— TRY IT —
Reproduce the whole listing exactly and let no picture into the copy.

···

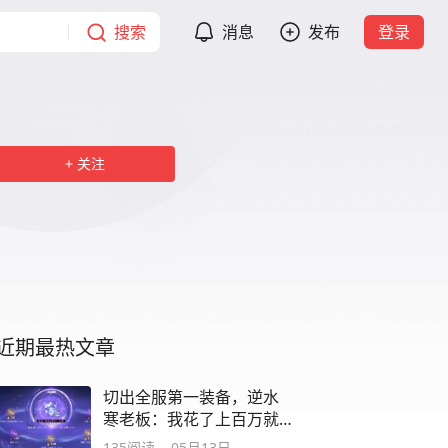
搜索
消息
发布
登录
关注
近期最热文章
切出全服第一装备，逆水
寒老板：我花了上百万就
该是我！
135
阅读
05月13日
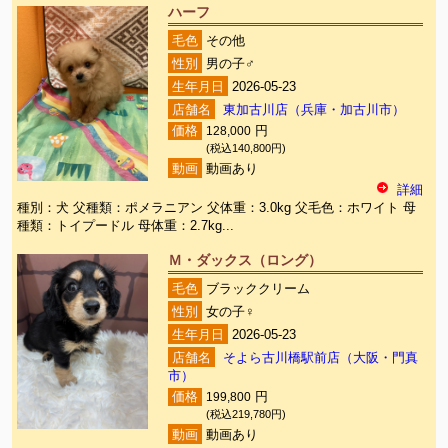
ハーフ
毛色
その他
性別
男の子♂
生年月日
2026-05-23
店舗名
東加古川店（兵庫・加古川市）
価格
128,000
円
(税込140,800円)
動画
動画あり
詳細
種別：犬 父種類：ポメラニアン 父体重：3.0kg 父毛色：ホワイト 母
種類：トイプードル 母体重：2.7kg...
Ｍ・ダックス（ロング）
毛色
ブラッククリーム
性別
女の子♀
生年月日
2026-05-23
店舗名
そよら古川橋駅前店（大阪・門真
市）
価格
199,800
円
(税込219,780円)
動画
動画あり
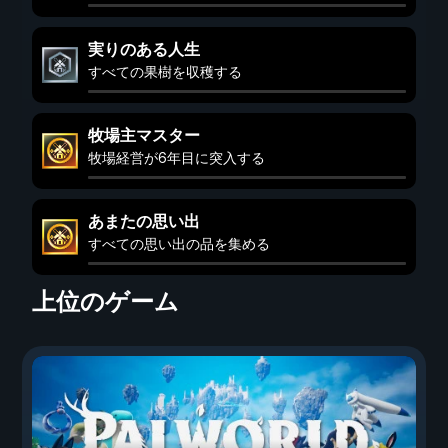
実りのある人生
すべての果樹を収穫する
牧場主マスター
牧場経営が6年目に突入する
あまたの思い出
すべての思い出の品を集める
上位のゲーム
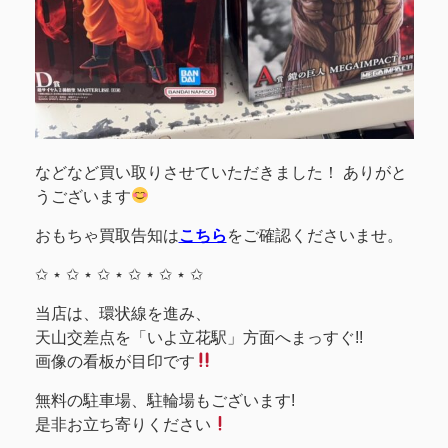
などなど買い取りさせていただきました！ ありがと
うございます
おもちゃ買取告知は
こちら
をご確認くださいませ。
✩ ⋆ ✩ ⋆ ✩ ⋆ ✩ ⋆ ✩ ⋆ ✩
当店は、環状線を進み、
天山交差点を「いよ立花駅」方面へまっすぐ!!
画像の看板が目印です
無料の駐車場、駐輪場もございます!
是非お立ち寄りください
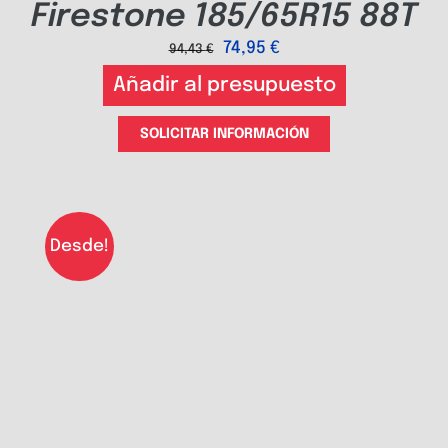
Firestone 185/65R15 88T
74,95
€
94,43
€
Añadir al presupuesto
SOLICITAR INFORMACIÓN
Desde!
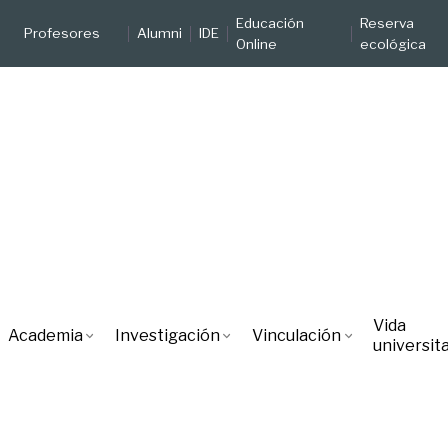
Educación
Reserva
Profesores
Alumni
IDE
Online
ecológica
Vida
Academia
Investigación
Vinculación
universita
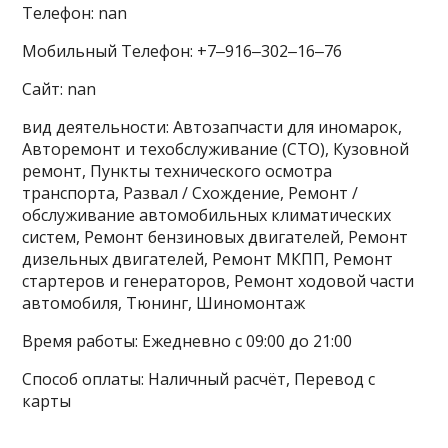
Телефон: nan
Мобильный Телефон: +7‒916‒302‒16‒76
Сайт: nan
вид деятельности: Автозапчасти для иномарок,
Авторемонт и техобслуживание (СТО), Кузовной
ремонт, Пункты технического осмотра
транспорта, Развал / Схождение, Ремонт /
обслуживание автомобильных климатических
систем, Ремонт бензиновых двигателей, Ремонт
дизельных двигателей, Ремонт МКПП, Ремонт
стартеров и генераторов, Ремонт ходовой части
автомобиля, Тюнинг, Шиномонтаж
Время работы: Ежедневно с 09:00 до 21:00
Способ оплаты: Наличный расчёт, Перевод с
карты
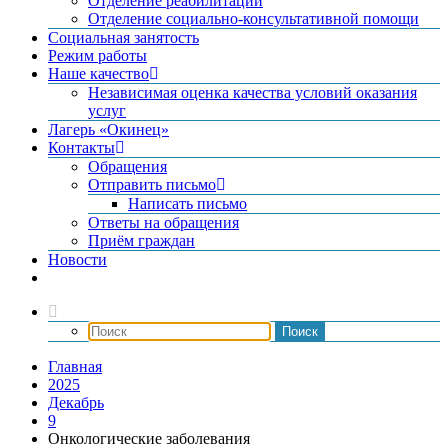
Отделение реабилитации
Отделение социально-консультативной помощи
Социальная занятость
Режим работы
Наше качество
Независимая оценка качества условий оказания
услуг
Лагерь «Окинец»
Контакты
Обращения
Отправить письмо
Написать письмо
Ответы на обращения
Приём граждан
Новости
Главная
2025
Декабрь
9
Онкологические заболевания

···

— FINISHED TASK —
搜索
消息
发布
登录
关注
近期最热文章
切出全服第一装备，逆水
寒老板：我花了上百万就
该是我！
135
阅读
05月13日
ハーフ
毛色
その他
性別
男の子♂
生年月日
2026-05-23
店舗名
東加古川店（兵庫・加古川市）
価格
128,000
円
(税込140,800円)
動画
動画あり
詳細
種別：犬 父種類：ポメラニアン 父体重：3.0kg 父毛色：ホワイト 母
種類：トイプードル 母体重：2.7kg...
Ｍ・ダックス（ロング）
毛色
ブラッククリーム
性別
女の子♀
生年月日
2026-05-23
店舗名
そよら古川橋駅前店（大阪・門真
市）
価格
199,800
円
(税込219,780円)
動画
動画あり
実りのある人生
すべての果樹を収穫する
牧場主マスター
牧場経営が6年目に突入する
あまたの思い出
すべての思い出の品を集める
上位のゲーム
などなど買い取りさせていただきました！ ありがと
うございます
おもちゃ買取告知は
こちら
をご確認くださいませ。
✩ ⋆ ✩ ⋆ ✩ ⋆ ✩ ⋆ ✩ ⋆ ✩
当店は、環状線を進み、
天山交差点を「いよ立花駅」方面へまっすぐ!!
画像の看板が目印です
無料の駐車場、駐輪場もございます!
是非お立ち寄りください
Firestone 185/65R15 88T
74,95
€
94,43
€
Añadir al presupuesto
SOLICITAR INFORMACIÓN
Desde!
Educación
Reserva
Profesores
Alumni
IDE
Online
ecológica
Vida
Academia
Investigación
Vinculación
universita
Телефон: nan
Мобильный Телефон: +7‒916‒302‒16‒76
Сайт: nan
вид деятельности: Автозапчасти для иномарок,
Авторемонт и техобслуживание (СТО), Кузовной
ремонт, Пункты технического осмотра
транспорта, Развал / Схождение, Ремонт /
обслуживание автомобильных климатических
систем, Ремонт бензиновых двигателей, Ремонт
дизельных двигателей, Ремонт МКПП, Ремонт
стартеров и генераторов, Ремонт ходовой части
автомобиля, Тюнинг, Шиномонтаж
Время работы: Ежедневно с 09:00 до 21:00
Способ оплаты: Наличный расчёт, Перевод с
карты
Отделение реабилитации
Отделение социально-консультативной помощи
Социальная занятость
Режим работы
Наше качество
Независимая оценка качества условий оказания
услуг
Лагерь «Окинец»
Контакты
Обращения
Отправить письмо
Написать письмо
Ответы на обращения
Приём граждан
Новости
Главная
2025
Декабрь
9
Онкологические заболевания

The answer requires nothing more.